- QUESTIONS ON THE MATERIAL
1. In the passage on virtualization, reproduce the section between "2. Byte code" and "type of VM.", inclusive, substituting "virtual machine" for "VM".
2. Continue the passage on virtualization from its final sentence.

- SELECTED EXTRACT
UPDATE: Since I wrote this post, I discovered Docker, another very interesting direction in virtual machines.

"Virtualization" is a term that's used pretty regularly – but exactly what do we mean when we use that term? There's roughly three levels of virtualization in use today:

  1. Hardware and CPU emulation. This is the lowest level of virtualization. Most recent implementations emulate a standard PC architecture and run machine code. Despite the recent growth in this area (VMWare, Parallels), this type of virtualization actually dates back to 1972 when IBM released VM/370 for mainframes.
  2. Byte code emulation. This higher level emulation implements an abstract computing environment (registers, memory, instructions) only – there is no true hardware emulation. This type of VM assumes it is running in the context of an operating system that provides all of the facilities hardware peripherals would normally provide. The Java VM, Microsoft's CLR, Python, Ruby and Perl are all examples of this type of VM.
  3. Sandboxing. This high level virtualization modifies the behavior of operating system calls to implement a container ("sandbox") in which normal applications become isolated from other applications and system resources as a matter of policy. Some examples are Apple's App SandboxiOS App Sandbox and Linux Containers.

What all three of these techniques have in common is that they mediate access between an application (or operating system) and it's execution environment. The goals are to increase security, manage resources more reliability and efficiently, and to simplify deployments. Theses benefits are behind the rapid rise of hardware virtualization over the last 5 years.

What's interesting is the parallels between virtualization and the web. A virtualization instance (or virtual machine – VM) creates a virtual environment for each application/operating system to operate within for both security and efficiency reasons. Web browsers also do the same thing with Javascript – each web page has it's own execution environment. You could call it level 2.5 virtualization as it it shares aspects of level 2 and 3 virtualization.

- SOURCE DATA

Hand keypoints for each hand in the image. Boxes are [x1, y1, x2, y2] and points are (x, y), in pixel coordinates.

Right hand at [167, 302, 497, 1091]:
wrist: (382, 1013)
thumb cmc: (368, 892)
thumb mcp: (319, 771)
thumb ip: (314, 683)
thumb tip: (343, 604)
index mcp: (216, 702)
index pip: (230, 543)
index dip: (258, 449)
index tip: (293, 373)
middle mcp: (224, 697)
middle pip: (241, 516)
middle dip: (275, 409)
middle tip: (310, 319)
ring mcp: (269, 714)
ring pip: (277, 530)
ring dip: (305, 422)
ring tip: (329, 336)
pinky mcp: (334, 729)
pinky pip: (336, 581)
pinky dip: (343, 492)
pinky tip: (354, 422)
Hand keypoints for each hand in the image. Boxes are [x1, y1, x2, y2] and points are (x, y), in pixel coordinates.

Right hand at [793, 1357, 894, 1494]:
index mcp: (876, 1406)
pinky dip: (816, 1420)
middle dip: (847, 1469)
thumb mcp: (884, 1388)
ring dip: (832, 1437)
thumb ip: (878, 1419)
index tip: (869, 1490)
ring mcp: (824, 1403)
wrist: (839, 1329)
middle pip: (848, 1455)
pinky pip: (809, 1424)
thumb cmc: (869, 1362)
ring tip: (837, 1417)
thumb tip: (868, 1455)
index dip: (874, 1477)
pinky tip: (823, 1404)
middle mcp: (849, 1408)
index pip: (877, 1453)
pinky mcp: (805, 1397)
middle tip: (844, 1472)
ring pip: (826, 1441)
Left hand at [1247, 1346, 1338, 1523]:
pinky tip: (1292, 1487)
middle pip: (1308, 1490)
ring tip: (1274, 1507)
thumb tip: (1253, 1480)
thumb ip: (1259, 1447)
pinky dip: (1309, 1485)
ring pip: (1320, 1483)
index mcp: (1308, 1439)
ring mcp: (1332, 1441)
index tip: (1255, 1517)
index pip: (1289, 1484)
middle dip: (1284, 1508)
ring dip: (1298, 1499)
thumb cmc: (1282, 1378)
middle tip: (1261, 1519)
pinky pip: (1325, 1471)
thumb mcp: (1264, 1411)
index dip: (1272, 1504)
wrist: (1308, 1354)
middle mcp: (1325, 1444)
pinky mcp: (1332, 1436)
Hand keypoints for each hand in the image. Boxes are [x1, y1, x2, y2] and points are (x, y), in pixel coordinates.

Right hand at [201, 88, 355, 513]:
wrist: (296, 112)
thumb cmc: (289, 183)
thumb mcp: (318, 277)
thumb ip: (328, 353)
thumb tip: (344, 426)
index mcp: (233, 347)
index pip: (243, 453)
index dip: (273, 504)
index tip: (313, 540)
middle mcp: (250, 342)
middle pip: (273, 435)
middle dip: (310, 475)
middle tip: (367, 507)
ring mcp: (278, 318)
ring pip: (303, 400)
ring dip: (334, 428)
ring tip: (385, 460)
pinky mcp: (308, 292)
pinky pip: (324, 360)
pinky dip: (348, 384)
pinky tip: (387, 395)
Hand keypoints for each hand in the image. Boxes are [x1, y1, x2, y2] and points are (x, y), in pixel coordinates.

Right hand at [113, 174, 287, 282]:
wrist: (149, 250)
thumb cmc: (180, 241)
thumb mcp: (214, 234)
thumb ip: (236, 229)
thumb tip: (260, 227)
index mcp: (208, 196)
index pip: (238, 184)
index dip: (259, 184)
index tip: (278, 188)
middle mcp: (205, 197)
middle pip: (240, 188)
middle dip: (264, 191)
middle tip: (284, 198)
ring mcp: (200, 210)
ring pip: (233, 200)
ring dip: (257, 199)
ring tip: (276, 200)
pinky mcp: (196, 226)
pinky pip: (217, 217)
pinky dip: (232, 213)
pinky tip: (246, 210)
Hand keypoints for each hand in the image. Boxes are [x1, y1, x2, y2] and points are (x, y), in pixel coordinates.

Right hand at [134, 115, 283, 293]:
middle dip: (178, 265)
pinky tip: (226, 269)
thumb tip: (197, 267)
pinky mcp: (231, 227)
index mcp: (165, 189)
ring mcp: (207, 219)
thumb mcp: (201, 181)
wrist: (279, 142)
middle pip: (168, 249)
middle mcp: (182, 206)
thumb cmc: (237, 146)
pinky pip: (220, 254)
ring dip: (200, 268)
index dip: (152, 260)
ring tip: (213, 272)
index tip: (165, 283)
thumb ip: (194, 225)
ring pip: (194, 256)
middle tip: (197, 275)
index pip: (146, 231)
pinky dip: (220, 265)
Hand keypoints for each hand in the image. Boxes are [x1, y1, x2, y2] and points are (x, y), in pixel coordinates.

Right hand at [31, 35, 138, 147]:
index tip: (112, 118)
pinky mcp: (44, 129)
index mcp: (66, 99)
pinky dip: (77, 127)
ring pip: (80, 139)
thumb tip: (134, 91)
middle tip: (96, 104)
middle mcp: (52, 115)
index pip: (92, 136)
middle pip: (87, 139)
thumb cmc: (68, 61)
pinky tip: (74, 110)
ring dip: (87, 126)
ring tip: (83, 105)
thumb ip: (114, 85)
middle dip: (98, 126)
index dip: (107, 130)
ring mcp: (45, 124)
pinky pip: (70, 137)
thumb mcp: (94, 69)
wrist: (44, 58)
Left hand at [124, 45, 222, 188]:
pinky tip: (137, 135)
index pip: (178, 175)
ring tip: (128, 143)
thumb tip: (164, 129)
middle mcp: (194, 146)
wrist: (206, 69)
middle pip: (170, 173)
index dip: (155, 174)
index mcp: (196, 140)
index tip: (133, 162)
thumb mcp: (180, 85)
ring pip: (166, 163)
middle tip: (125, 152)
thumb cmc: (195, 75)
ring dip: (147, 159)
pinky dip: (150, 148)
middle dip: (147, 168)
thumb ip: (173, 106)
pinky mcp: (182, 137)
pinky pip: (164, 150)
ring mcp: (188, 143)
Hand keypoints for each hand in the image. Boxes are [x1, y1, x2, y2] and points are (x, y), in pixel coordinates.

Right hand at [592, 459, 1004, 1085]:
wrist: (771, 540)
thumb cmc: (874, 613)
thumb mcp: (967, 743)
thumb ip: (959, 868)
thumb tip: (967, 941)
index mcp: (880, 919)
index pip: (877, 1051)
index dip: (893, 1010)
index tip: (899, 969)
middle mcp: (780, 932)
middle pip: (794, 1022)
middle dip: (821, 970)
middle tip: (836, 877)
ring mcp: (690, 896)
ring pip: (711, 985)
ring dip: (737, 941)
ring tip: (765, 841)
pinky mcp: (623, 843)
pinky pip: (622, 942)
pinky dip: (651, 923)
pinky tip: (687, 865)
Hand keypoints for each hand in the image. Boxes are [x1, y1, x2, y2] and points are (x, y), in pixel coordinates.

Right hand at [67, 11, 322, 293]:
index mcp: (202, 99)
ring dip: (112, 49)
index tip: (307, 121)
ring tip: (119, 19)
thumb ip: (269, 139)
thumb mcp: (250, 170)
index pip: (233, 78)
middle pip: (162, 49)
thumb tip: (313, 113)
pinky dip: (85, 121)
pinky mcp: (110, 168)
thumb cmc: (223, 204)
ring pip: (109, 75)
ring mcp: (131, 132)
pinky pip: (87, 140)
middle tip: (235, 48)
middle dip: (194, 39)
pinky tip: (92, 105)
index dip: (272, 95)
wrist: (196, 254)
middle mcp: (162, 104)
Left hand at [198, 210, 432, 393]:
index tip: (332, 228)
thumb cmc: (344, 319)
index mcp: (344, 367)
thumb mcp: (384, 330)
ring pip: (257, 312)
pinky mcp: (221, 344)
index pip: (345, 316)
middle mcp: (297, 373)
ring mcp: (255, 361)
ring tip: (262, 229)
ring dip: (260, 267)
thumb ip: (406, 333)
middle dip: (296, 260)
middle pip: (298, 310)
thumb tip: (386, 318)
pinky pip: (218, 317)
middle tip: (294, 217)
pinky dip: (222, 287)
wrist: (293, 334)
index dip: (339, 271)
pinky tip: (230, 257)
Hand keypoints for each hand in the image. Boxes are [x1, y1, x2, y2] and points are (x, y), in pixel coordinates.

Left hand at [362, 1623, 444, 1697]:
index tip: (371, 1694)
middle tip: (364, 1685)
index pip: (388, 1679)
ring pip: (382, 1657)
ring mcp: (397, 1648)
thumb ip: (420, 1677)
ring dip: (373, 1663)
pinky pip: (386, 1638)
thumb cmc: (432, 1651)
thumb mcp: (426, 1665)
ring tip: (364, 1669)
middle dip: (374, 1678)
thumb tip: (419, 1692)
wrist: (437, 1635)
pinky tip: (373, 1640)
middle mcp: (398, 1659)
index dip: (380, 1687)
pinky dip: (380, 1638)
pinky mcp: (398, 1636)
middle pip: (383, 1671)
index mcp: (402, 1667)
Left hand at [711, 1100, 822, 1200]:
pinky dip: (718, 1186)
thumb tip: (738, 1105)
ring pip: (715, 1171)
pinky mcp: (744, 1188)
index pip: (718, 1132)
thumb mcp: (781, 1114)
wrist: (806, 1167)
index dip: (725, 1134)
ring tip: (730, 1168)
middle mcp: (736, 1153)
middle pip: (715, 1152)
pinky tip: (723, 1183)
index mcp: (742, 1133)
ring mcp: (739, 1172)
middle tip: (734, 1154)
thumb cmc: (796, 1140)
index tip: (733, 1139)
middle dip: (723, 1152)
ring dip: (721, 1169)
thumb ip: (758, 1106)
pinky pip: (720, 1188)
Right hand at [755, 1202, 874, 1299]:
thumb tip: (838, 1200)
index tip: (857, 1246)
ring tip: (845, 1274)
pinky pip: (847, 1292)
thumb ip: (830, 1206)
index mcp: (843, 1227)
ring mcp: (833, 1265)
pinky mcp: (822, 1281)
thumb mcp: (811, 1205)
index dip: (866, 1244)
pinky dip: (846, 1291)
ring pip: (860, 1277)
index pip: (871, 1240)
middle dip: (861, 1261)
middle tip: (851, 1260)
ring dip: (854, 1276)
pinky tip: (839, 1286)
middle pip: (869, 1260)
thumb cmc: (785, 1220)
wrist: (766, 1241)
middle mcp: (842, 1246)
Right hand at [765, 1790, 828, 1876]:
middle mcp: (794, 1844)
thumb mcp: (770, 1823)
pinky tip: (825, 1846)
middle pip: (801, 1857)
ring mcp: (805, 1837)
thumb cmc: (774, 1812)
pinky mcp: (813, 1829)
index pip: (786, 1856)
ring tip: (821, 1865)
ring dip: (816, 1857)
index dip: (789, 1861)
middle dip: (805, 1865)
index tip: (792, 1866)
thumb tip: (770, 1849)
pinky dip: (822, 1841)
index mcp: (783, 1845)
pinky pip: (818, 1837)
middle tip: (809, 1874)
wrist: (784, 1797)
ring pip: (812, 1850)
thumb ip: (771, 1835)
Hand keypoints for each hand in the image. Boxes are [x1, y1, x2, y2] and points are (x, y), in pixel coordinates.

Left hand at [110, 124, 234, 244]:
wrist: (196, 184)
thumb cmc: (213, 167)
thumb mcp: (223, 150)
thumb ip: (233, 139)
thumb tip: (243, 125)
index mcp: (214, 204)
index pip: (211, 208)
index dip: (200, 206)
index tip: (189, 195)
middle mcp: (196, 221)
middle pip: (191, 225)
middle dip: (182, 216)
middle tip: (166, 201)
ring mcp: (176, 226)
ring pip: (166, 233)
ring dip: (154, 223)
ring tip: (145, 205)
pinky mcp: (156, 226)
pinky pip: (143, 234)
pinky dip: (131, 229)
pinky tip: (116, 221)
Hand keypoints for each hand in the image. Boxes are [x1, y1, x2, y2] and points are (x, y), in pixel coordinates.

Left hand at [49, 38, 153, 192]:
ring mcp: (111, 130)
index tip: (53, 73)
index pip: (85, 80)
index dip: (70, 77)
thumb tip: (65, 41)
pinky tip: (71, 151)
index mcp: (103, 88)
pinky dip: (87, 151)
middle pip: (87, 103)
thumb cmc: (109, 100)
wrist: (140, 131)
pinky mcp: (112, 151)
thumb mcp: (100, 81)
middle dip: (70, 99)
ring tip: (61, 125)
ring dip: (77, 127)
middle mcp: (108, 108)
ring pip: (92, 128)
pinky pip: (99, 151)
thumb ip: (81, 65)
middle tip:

- ANSWERS
1.
2. Byte code emulation. This higher level emulation implements an abstract computing environment (registers, memory, instructions) only – there is no true hardware emulation. This type of virtual machine assumes it is running in the context of an operating system that provides all of the facilities hardware peripherals would normally provide. The Java virtual machine, Microsoft's CLR, Python, Ruby and Perl are all examples of this type of virtual machine.

2.
Virtualization can be a mind bending exercise – especially when you start looking at things like JSLinux. JSLinux is a hardware VM implemented in Javascript that runs inside of a web page. The demo is pretty amazing – it boots a relatively stock Linux kernel. The mind bending part is when you realize this is a level 1 VM implemented inside a level 2.5 VM. Technically, you should be able to run a web browser inside of JSLinux and launch yet another nested VM instance.

The Blue Pill

Where is all of this going? With almost 4 different types of VMs and proofs of concept that intermix them in reality altering ways (The Matrix anyone?) it seems we haven't reached the apex of this trend yet.

One path this could follow is Arc. Arc takes the browser in a slightly different direction from JSLinux. Arc takes Virtual Box and packages it into a browser plugin which is then combined with a specification for specing web downloadable virtual machines. This makes the following possible: install the Arc plugin into your browser, visit a web page with an Arc VM on it and the Arc plugin downloads the spec, assembles and launches the VM and you wind up securely running a native application via the web.

In other words, visiting a web page today could turn into launching a virtualized application tomorrow.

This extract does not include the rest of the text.